◆ INPUT FOR THIS TASK
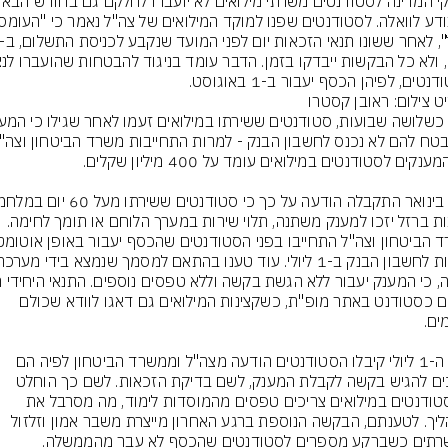
נטים, לפיהן הכסף יעבור ב-1 באוגוסט.
ט צילום: ראובן קסטרו
ת ברזל יזכו למענק משתנה, תלוי שירות במערך הלוחם או תומך לחימה.
רישום כסטודנט באתר מופ"ת, כשקצינות המילואים גם דאגו לוודא שכולם 
ערב ה-1 ליולי קיבלו הסטודנטים הודעה מצה"ל וממשרד הביטחון לפיה הם 
צריכים להגיש בקשה לקבלת המענק, לשם בדיקת הזכאות. לשם כך הוחלט 
שהסטודנטים במילואים צריכים טפסים מהמוסדות לימוד, מה מסרבל את 
התהליך. לטענתם, הבקשה הנוספת ברגע האחרון מייצרת משבר אמון וזלזול 
תים כשברקע מספרים לסטודנטים שהכסף לא עבר מהממשלה.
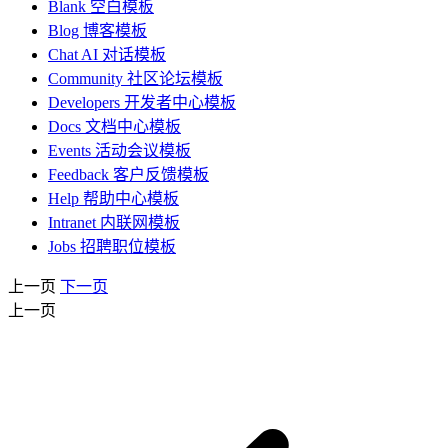
Blank 空白模板
Blog 博客模板
Chat AI 对话模板
Community 社区论坛模板
Developers 开发者中心模板
Docs 文档中心模板
Events 活动会议模板
Feedback 客户反馈模板
Help 帮助中心模板
Intranet 内联网模板
Jobs 招聘职位模板
上一页
下一页
上一页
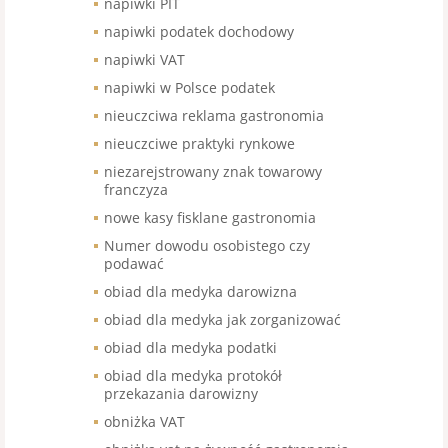
napiwki PIT
napiwki podatek dochodowy
napiwki VAT
napiwki w Polsce podatek
nieuczciwa reklama gastronomia
nieuczciwe praktyki rynkowe
niezarejstrowany znak towarowy
franczyza
nowe kasy fisklane gastronomia
Numer dowodu osobistego czy
podawać
obiad dla medyka darowizna
obiad dla medyka jak zorganizować
obiad dla medyka podatki
obiad dla medyka protokół
przekazania darowizny
obniżka VAT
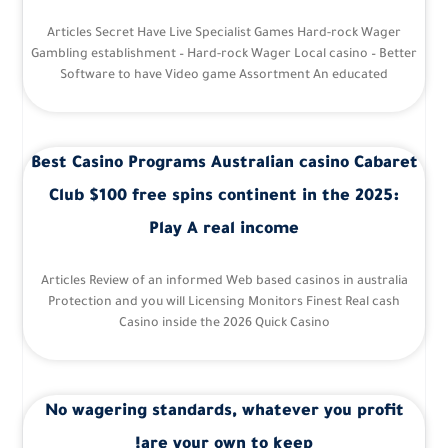
Articles Secret Have Live Specialist Games Hard-rock Wager
Gambling establishment – Hard-rock Wager Local casino – Better
Software to have Video game Assortment An educated
Best Casino Programs Australian casino Cabaret
Club $100 free spins continent in the 2025:
Play A real income
Articles Review of an informed Web based casinos in australia
Protection and you will Licensing Monitors Finest Real cash
Casino inside the 2026 Quick Casino
No wagering standards, whatever you profit
are your own to keep!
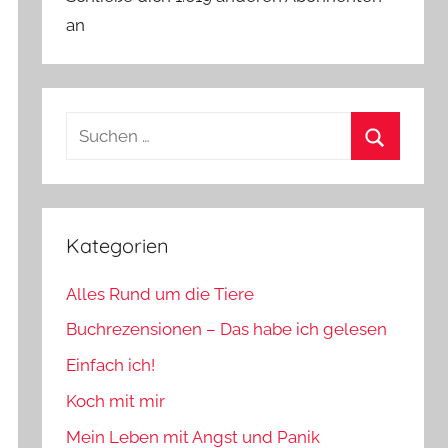
an
Suchen
nach:
Suchen
Kategorien
Alles Rund um die Tiere
Buchrezensionen – Das habe ich gelesen
Einfach ich!
Koch mit mir
Mein Leben mit Angst und Panik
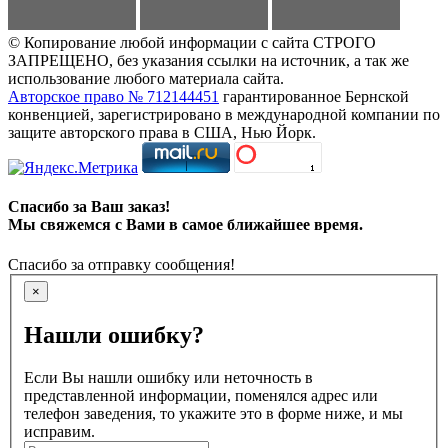
© Копирование любой информации с сайта СТРОГО
ЗАПРЕЩЕНО, без указания ссылки на источник, а так же
использование любого материала сайта.
Авторское право № 712144451
гарантированное Бернской
конвенцией, зарегистрировано в международной компании по
защите авторского права в США, Нью Йорк.
Спасибо за Ваш заказ!
Мы свяжемся с Вами в самое ближайшее время.
Спасибо за отправку сообщения!
×
Нашли ошибку?
Если Вы нашли ошибку или неточность в
представленной информации, поменялся адрес или
телефон заведения, то укажите это в форме ниже, и мы
исправим.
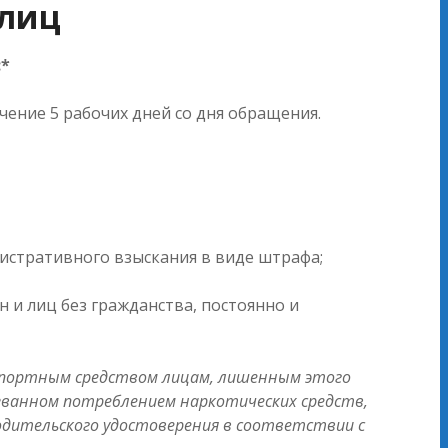
 лиц
:*
ение 5 рабочих дней со дня обращения.
истративного взыскания в виде штрафа;
 и лиц без гражданства, постоянно и
нспортным средством лицам, лишенным этого
ызванном потреблением наркотических средств,
одительского удостоверения в соответствии с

◆ ACTION ITEM
Copy the entries above exactly, but only the stretch from the line containing "obiad dla medyka darowizna" through the line containing "Авторское право № 712144451". Keep both end lines; drop the pictures.

◆ RESPONSE BOX
obiad dla medyka darowizna
obiad dla medyka jak zorganizować
obiad dla medyka podatki
obiad dla medyka protokół
przekazania darowizny
obniżka VAT
Articles Secret Have Live Specialist Games Hard-rock Wager
Gambling establishment – Hard-rock Wager Local casino – Better
Software to have Video game Assortment An educated
Best Casino Programs Australian casino Cabaret
Club $100 free spins continent in the 2025:
Play A real income
Articles Review of an informed Web based casinos in australia
Protection and you will Licensing Monitors Finest Real cash
Casino inside the 2026 Quick Casino
No wagering standards, whatever you profit
are your own to keep!
an
Suchen
nach:
Suchen
Kategorien
Alles Rund um die Tiere
Buchrezensionen – Das habe ich gelesen
Einfach ich!
Koch mit mir
Mein Leben mit Angst und Panik
© Копирование любой информации с сайта СТРОГО
ЗАПРЕЩЕНО, без указания ссылки на источник, а так же
использование любого материала сайта.
Авторское право № 712144451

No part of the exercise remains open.